Our group recently showed that a mixture of parabens was acutely toxic to human sperm. We exposed human sperm to a paraben solution containing equimolar concentrations of methyl, ethyl, propyl and butyl parabens for 24 hours. Sperm motility and vitality started to drop at a total of 1 mM paraben concentration (that is, 250 µM of each paraben). Cellular superoxide anion (cytosolic ROS) percentage and caspase activity were used as oxidative stress markers. Both markers were increased, meaning ROS was induced in a dose-dependent manner (Figure 1).

**P < 0.01; ***P < 0.001 

Notes: Treatment concentration shown in the graph indicates the concentration of each paraben in the equimolar mixture. Motility, vitality, cellular superoxide content and caspase activity are markers of sperm function and oxidative stress.

What do the results mean?

This study reveals that human sperm function is negatively affected by an acute exposure to a 1 mM mixture of parabens. However, the general population is unlikely to be exposed to a such high concentrations of parabens through the environment. It is possible that chronic exposure to low levels would result in long-term negative effects. Also, multiple toxic chemicals in the environment may be harmful on their own or in combination with each other.

Studying the potential risk of environmental pollutants on sperm quality is important for public health, because these toxicants are so common in the environment. Expanding our knowledge about the effects of toxicants will help to:3

• initiate and amend regulatory requirements (eg listing substances that affect semen quality)
• establish and identify likely exposure places, which would
  • make it easier for pregnant women to avoid environmental exposures during pregnancy
  • identify and prioritise remediation technologies for high-risk environments
• manage the harmful effects (eg guidance for couples about anti-oxidant therapies).
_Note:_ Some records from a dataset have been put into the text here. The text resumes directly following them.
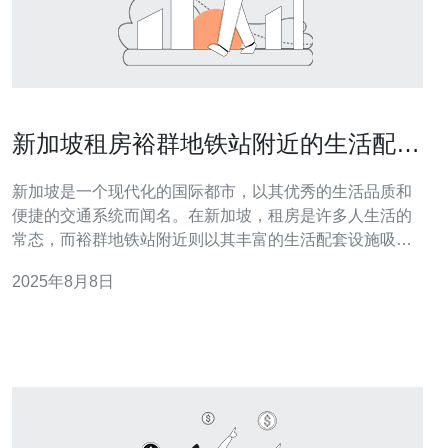
新加坡租房裕群地铁站附近的生活配套
设施
新加坡是一个现代化的国际都市，以其优秀的生活品质和
便捷的交通系统而闻名。在新加坡，租房是许多人生活的
常态，而裕群地铁站附近则以其丰富的生活配套设施吸引
了众多租客。本文将为您详细介绍裕群地铁站附近的生活
2025年8月8日
配套设施，以及如何选择合适的服务器、VPS和域名服
务，助力您在新加坡的生活与工作。 首先，裕群地铁站周
边的生活配套设施非常完善。无论是购物、餐饮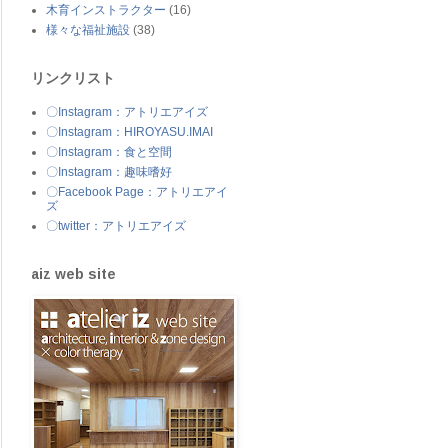
木育インストラクター
(16)
様々な福祉施設
(38)
リンクリスト
〇Instagram：アトリエアイズ
〇Instagram：HIROYASU.IMAI
〇Instagram：食と空間
〇Instagram：趣味嗜好
〇Facebook Page：アトリエアイ
ズ
〇twitter：アトリエアイズ
aiz web site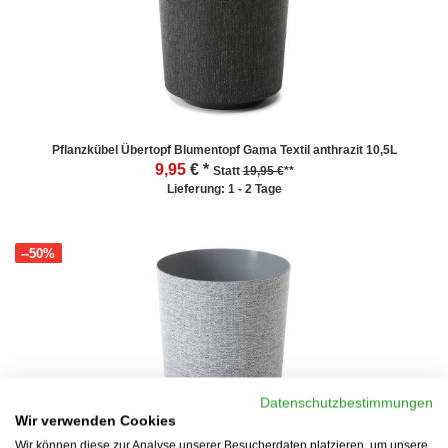
Pflanzkübel Übertopf Blumentopf Gama Textil anthrazit 10,5L
9,95
€ *
Statt
19,95 €
**
Lieferung: 1 - 2 Tage
--50%
Datenschutzbestimmungen
Wir verwenden Cookies
Wir können diese zur Analyse unserer Besucherdaten platzieren, um unsere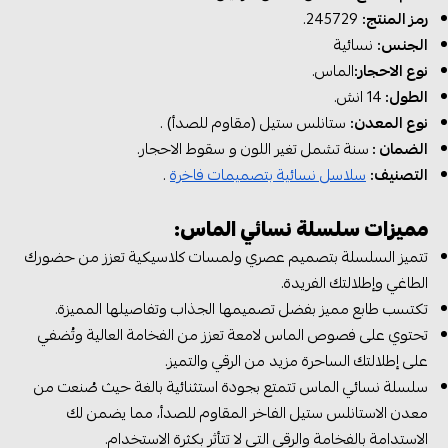
رمز المنتج:
245729.
الجنس:
نسائية
نوع الاحجار:
الماس.
الطول:
14 انش.
نوع المعدن:
ستانلس ستيل (مقاوم للصدأ) .
الضمان :
سنة تشمل تغير اللون و سقوط الاحجار.
التصنيف:
سلاسل نسائية بتصميمات فاخرة
.
مميزات سلسلة نسائي الماس:
تتميز السلسلة بتصميم عصري ولمسات كلاسيكية تعزز من حضورك
الطاغي وإطلالتك الفريدة.
تكتسب طابع مميز بفضل تصميمها الجذاب وتفاصيلها المميزة.
تحتوي على فصوص الماس لامعة تعزز من الفخامة العالية وتُضفي
على إطلالتك الساحرة مزيد من الرقي والتميز.
سلسلة نسائي الماس تتمتع بجودة استثنائية بالغة حيث صُنعت من
معدن الاستانلس ستيل الفاخر المقاوم للصدأ، مما يضمن لك
الاستدامة بالفخامة والرقي التي لا تتأثر بكثرة الاستخدام.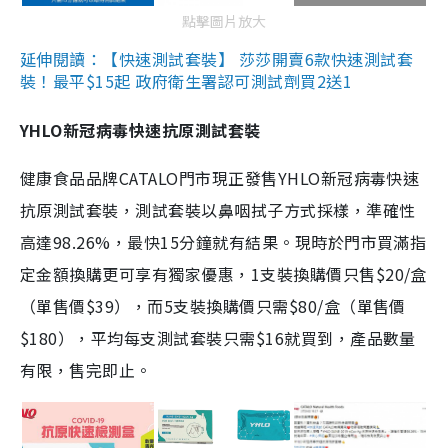
點擊圖片放大
延伸閱讀：【快速測試套裝】 莎莎開賣6款快速測試套
裝！最平$15起 政府衛生署認可測試劑買2送1
YHLO新冠病毒快速抗原測試套裝
健康食品品牌CATALO門市現正發售YHLO新冠病毒快速
抗原測試套裝，測試套裝以鼻咽拭子方式採樣，準確性
高達98.26%，最快15分鐘就有結果。現時於門市買滿指
定金額換購更可享有獨家優惠，1支裝換購價只售$20/盒
（單售價$39），而5支裝換購價只需$80/盒（單售價
$180），平均每支測試套裝只需$16就買到，產品數量
有限，售完即止。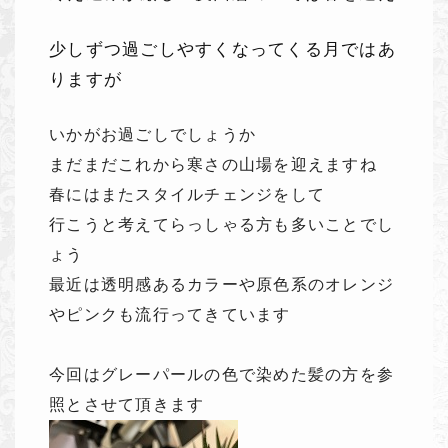
少しずつ過ごしやすくなってくる月ではあ
りますが
いかがお過ごしでしょうか
まだまだこれから寒さの山場を迎えますね
春にはまたスタイルチェンジをして
行こうと考えてらっしゃる方も多いことでし
ょう
最近は透明感あるカラーや原色系のオレンジ
やピンクも流行ってきています
今回はグレーパールの色で染めた髪の方を参
照とさせて頂きます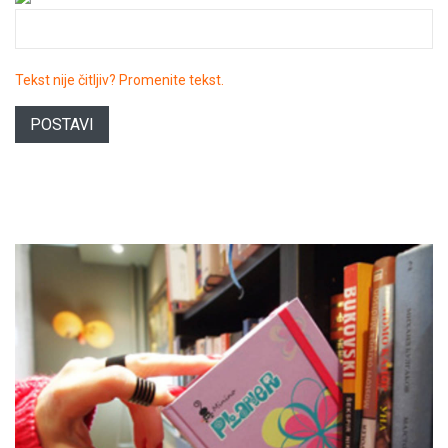
Tekst nije čitljiv? Promenite tekst.
POSTAVI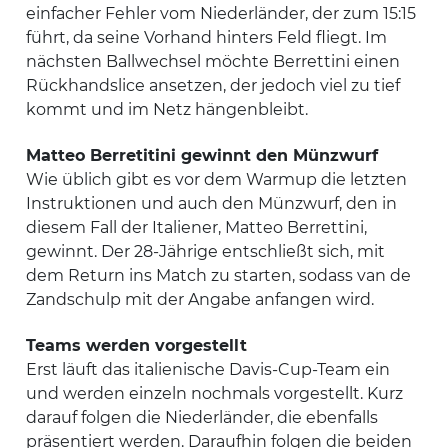
einfacher Fehler vom Niederländer, der zum 15:15
führt, da seine Vorhand hinters Feld fliegt. Im
nächsten Ballwechsel möchte Berrettini einen
Rückhandslice ansetzen, der jedoch viel zu tief
kommt und im Netz hängenbleibt.
Matteo Berretitini gewinnt den Münzwurf
Wie üblich gibt es vor dem Warmup die letzten
Instruktionen und auch den Münzwurf, den in
diesem Fall der Italiener, Matteo Berrettini,
gewinnt. Der 28-Jährige entschließt sich, mit
dem Return ins Match zu starten, sodass van de
Zandschulp mit der Angabe anfangen wird.
Teams werden vorgestellt
Erst läuft das italienische Davis-Cup-Team ein
und werden einzeln nochmals vorgestellt. Kurz
darauf folgen die Niederländer, die ebenfalls
präsentiert werden. Daraufhin folgen die beiden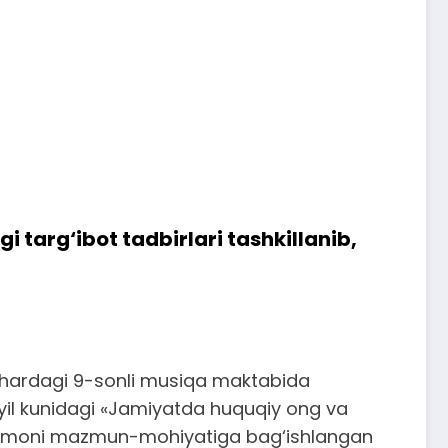
 targ‘ibot tadbirlari tashkillanib,
hahardagi 9-sonli musiqa maktabida
9 yil kunidagi «Jamiyatda huquqiy ong va
li Farmoni mazmun-mohiyatiga bag‘ishlangan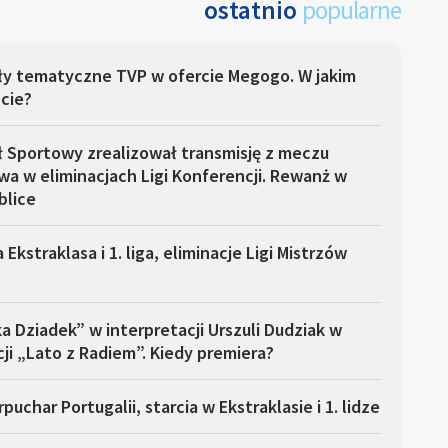
ostatnio
popularne
ły tematyczne TVP w ofercie Megogo. W jakim
cie?
ł Sportowy zrealizował transmisję z meczu
a w eliminacjach Ligi Konferencji. Rewanż w
blice
 Ekstraklasa i 1. liga, eliminacje Ligi Mistrzów
a Dziadek” w interpretacji Urszuli Dudziak w
ji „Lato z Radiem”. Kiedy premiera?
puchar Portugalii, starcia w Ekstraklasie i 1. lidze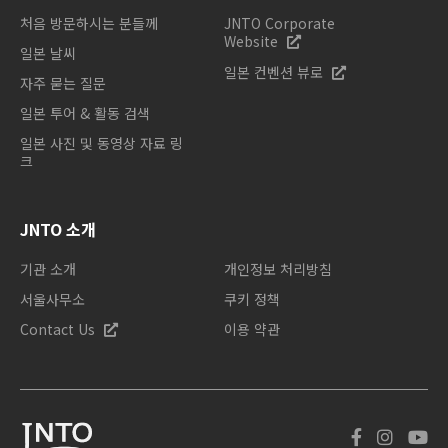
처음 방문하시는 분들께
JNTO Corporate
Website
일본 날씨
일본 컨벤션 뷰로
자주 묻는 질문
일본 투어 & 활동 검색
일본 사진 및 동영상 자료 링
크
JNTO 소개
기관 소개
개인정보 처리방침
서울사무소
쿠키 정책
Contact Us
이용 약관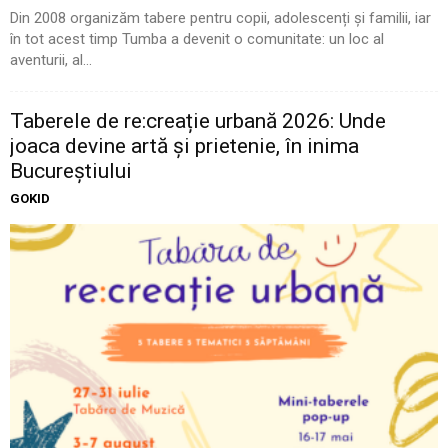
Din 2008 organizăm tabere pentru copii, adolescenți și familii, iar
în tot acest timp Tumba a devenit o comunitate: un loc al
aventurii, al...
Taberele de re:creație urbană 2026: Unde
joaca devine artă și prietenie, în inima
Bucureștiului
GOKID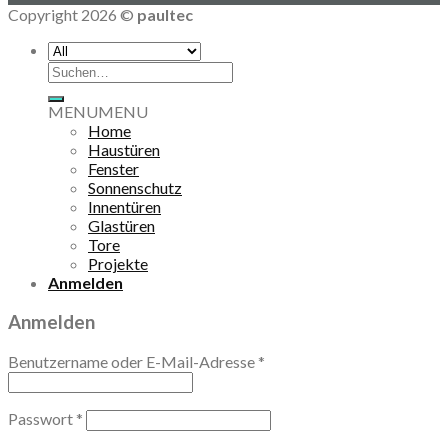
Copyright 2026 ©
paultec
Suche
nach:
MENU
MENU
Home
Haustüren
Fenster
Sonnenschutz
Innentüren
Glastüren
Tore
Projekte
Anmelden
Anmelden
Benutzername oder E-Mail-Adresse
*
Passwort
*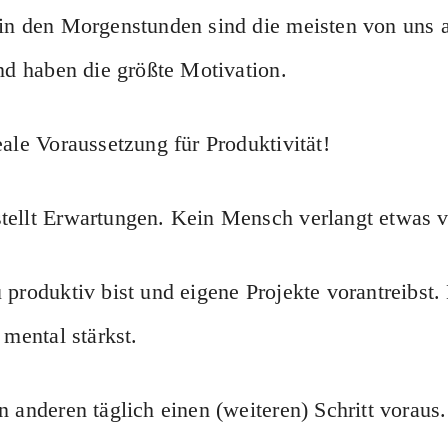
 in den Morgenstunden sind die meisten von uns
und haben die größte Motivation.
eale Voraussetzung für Produktivität!
ellt Erwartungen. Kein Mensch verlangt etwas v
 produktiv bist und eigene Projekte vorantreibst
 mental stärkst.
n anderen täglich einen (weiteren) Schritt voraus.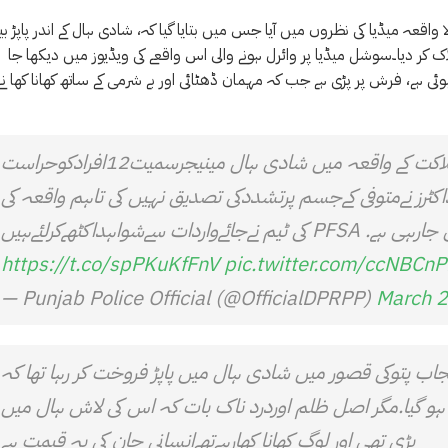
عہ میڈیا کی نظروں میں آیا جس میں بتایا گیا کہ، شادی ہال کے اندر پاپڑ بی
اک کر دیا۔سوشل میڈیا پر وائرل ہونے والی اس واقعے کی ویڈیوز میں دیکھا جا
ہے، فرش پر پڑی ہے جب کہ مہمان ڈھٹائی اور بے شرمی کے ساتھ کھانا کھا نے 
قصور میں باراتیوں کےمبینہ تشددسےمحنت کش کی ہلاکت کے واقعہ میں شادی ہال مینیجرسمیت12افرادکوحراست
ں ڈاکٹرز نےمتوفی کےجسم پرتشددکی تصدیق نہیں کی تاہم واقعہ کی
ےواردات سےشواہداکٹھےکرلئےہیں
https://t.co/spPKuKfFnV
pic.twitter.com/ccNBCn
— Punjab Police Official (@OfficialDPRPP)
March 2
پنجاب پتوکی قصور میں شادی ہال میں پاپڑ فروخت کر رہا تھا کہ
ک ہو گیا.مگر اصل ظلم اوردرد ناک بات کہ اس کی لاش ہال میں
پڑی تھی اور لوگ کھانا کھارہےتھےانسانی جان کی یہ قیمت ہے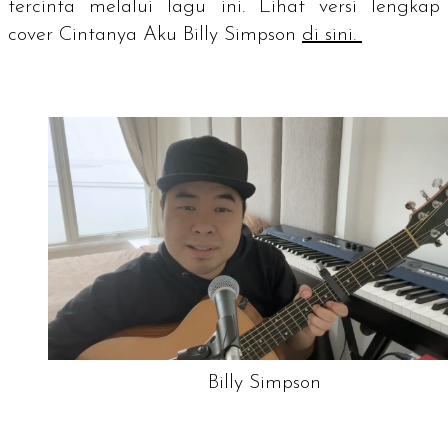
tercinta melalui lagu ini. Lihat versi lengkap
cover Cintanya Aku Billy Simpson
di sini.
Billy Simpson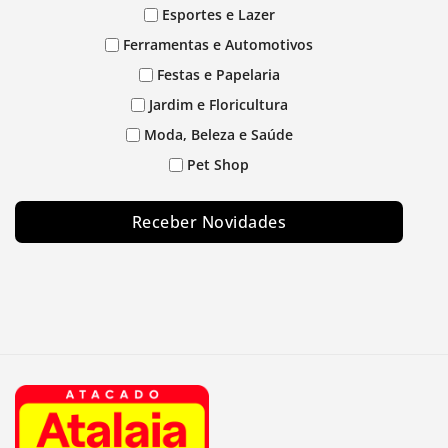
Esportes e Lazer
Ferramentas e Automotivos
Festas e Papelaria
Jardim e Floricultura
Moda, Beleza e Saúde
Pet Shop
Receber Novidades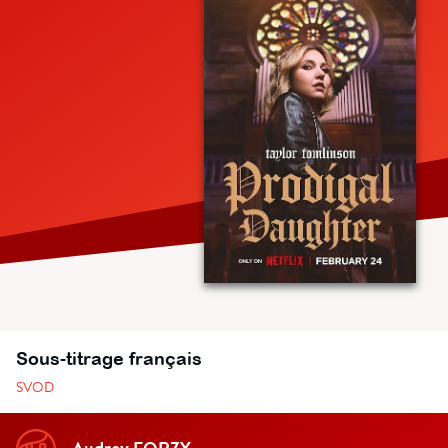
Sous-titrage français
SVOD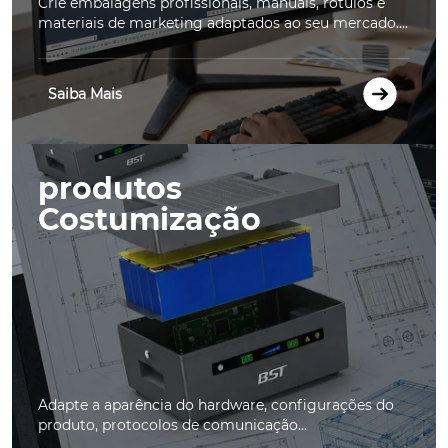
Crie embalagens profissionais, manuais, rótulos e
materiais de marketing adaptados ao seu mercado....
Saiba Mais
produtos
Costumização
Adapte a aparência do hardware, configurações do
produto, protocolos de comunicação...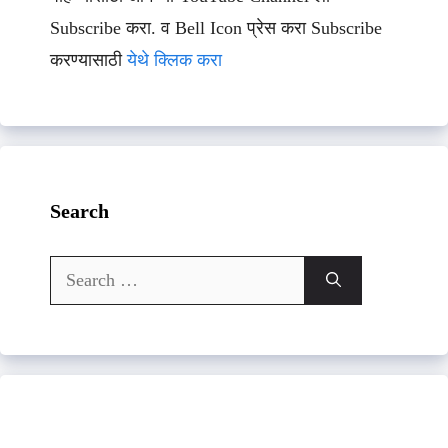
Subscribe करा. व Bell Icon प्रेस करा Subscribe
करण्यासाठी
येथे क्लिक करा
Search
Search
for: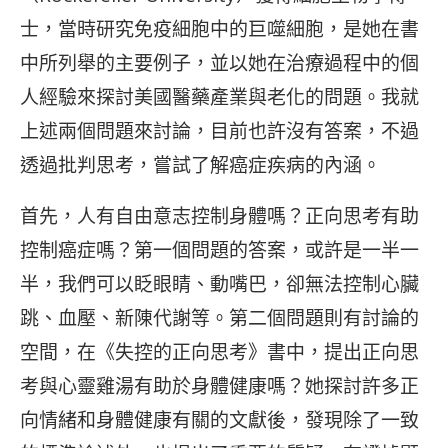
士，當時研究免疫細胞中的巨噬細胞，是她在書
中所列舉的主要例子，並以她在治療過程中的個
人經驗來探討美國醫藥產業與老化的問題。我就
上述兩個問題來討論，目前也許沒有答案，不過
透過批判思考，嘗試了解癌症疾病的內涵。
首先，人有自由意志控制身體嗎？正向思考有助
控制癌症嗎？第一個問題的答案，或許是一半一
半，我們可以眨眼睛、動嘴巴，卻無法控制心臟
跳、血壓、新陳代謝等。第二個問題則有討論的
空間，在《失控的正向思考》書中，提出正向思
考與心靈雞湯有助於身體健康嗎？她探討許多正
向情緒和身體健康有關的文獻後，發現除了一致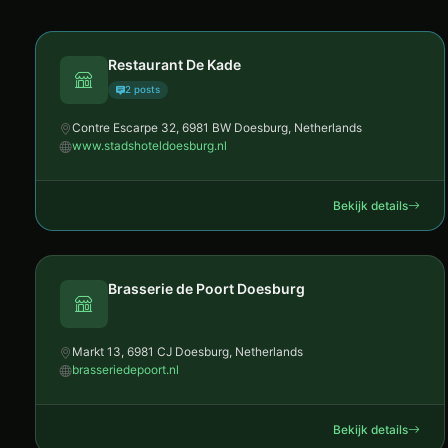
Restaurant De Kade
2 posts
Contre Escarpe 32, 6981 BW Doesburg, Netherlands
www.stadshoteldoesburg.nl
Bekijk details
Brasserie de Poort Doesburg
Markt 13, 6981 CJ Doesburg, Netherlands
brasseriedepoort.nl
Bekijk details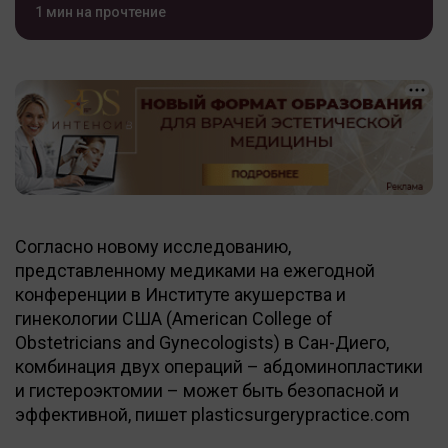
1 мин на прочтение
Согласно новому исследованию,
представленному медиками на ежегодной
конференции в Институте акушерства и
гинекологии США (American College of
Obstetricians and Gynecologists) в Сан-Диего,
комбинация двух операций – абдоминопластики
и гистероэктомии – может быть безопасной и
эффективной, пишет plasticsurgerypractice.com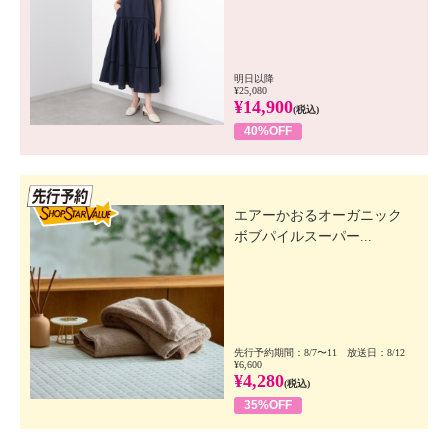
明日以降
¥25,080
¥14,900
(税込)
40%OFF
先行SSV
エアーかおるオーガニック
ボブパイルスーパー...
先行予約期間：8/7〜11 放送日：8/12
¥6,600
¥4,280
(税込)
35%OFF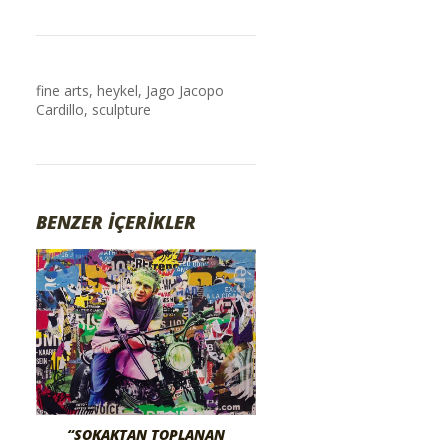
fine arts
,
heykel
,
Jago Jacopo
Cardillo
,
sculpture
BENZER İÇERİKLER
“SOKAKTAN TOPLANAN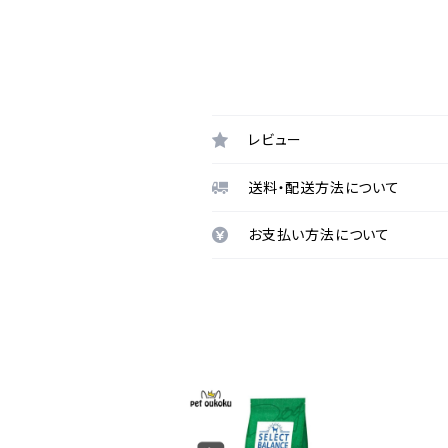
レビュー
送料・配送方法について
お支払い方法について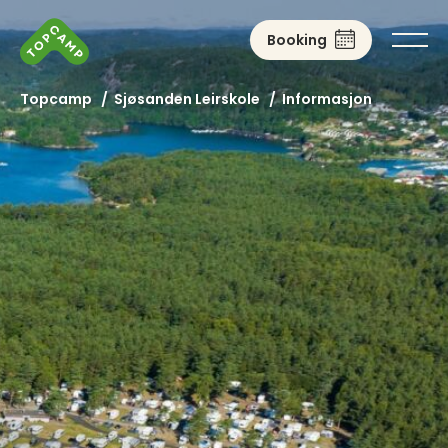
Booking
Topcamp
/
Sjøsanden Leirskole
/
Informasjon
More epidemiological and reproductive toxicity studies are needed, to assess risk and start public health initiatives.

Human sperm under a microsope

References

1. Irvine S, Cawood E, Richardson D, MacDonald E, Aitken J (1996). Evidence of deteriorating semen quality in the United Kingdom: birth cohort study in 577 men in Scotland over 11 years. BMJ 312(7029):467–471.
2. Auger J, Kunstmann JM, Czyglik F, Jouannet P (1995). Decline in semen quality among fertile men in Paris during the past 20 years. NEJM 332(5):281–285.
3. Mortimer D, Barratt CL, Björndahl L, De Jager C, Jequier AM, Muller CH (2013). What should it take to describe a substance or product as ‘sperm-safe’. Human Reproduction Update19(Suppl. 1):i1–i45.